From the records below, output exactly the lines running from the line containing "fx_px: 8185" through the line containing "focal_mm: 38", and no others.

[Optical and exposure parameters]
------
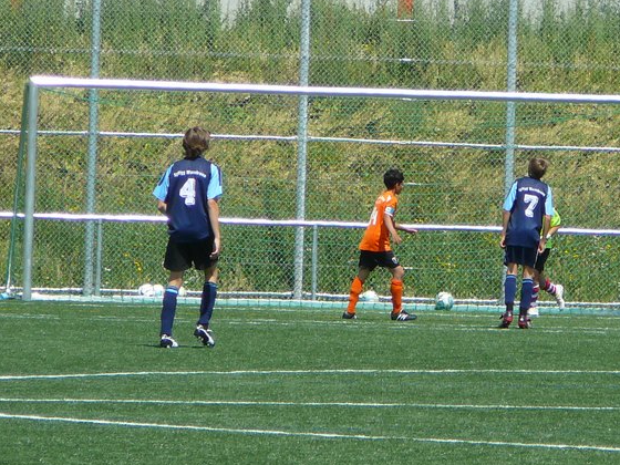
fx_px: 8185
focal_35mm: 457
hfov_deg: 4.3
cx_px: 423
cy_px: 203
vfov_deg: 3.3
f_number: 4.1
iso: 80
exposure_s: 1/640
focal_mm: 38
------
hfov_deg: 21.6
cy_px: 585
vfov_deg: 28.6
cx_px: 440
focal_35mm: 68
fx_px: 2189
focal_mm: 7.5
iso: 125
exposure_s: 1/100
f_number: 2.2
------
▸ **ANSWER SECTION**:
fx_px: 8185
focal_35mm: 457
hfov_deg: 4.3
cx_px: 423
cy_px: 203
vfov_deg: 3.3
f_number: 4.1
iso: 80
exposure_s: 1/640
focal_mm: 38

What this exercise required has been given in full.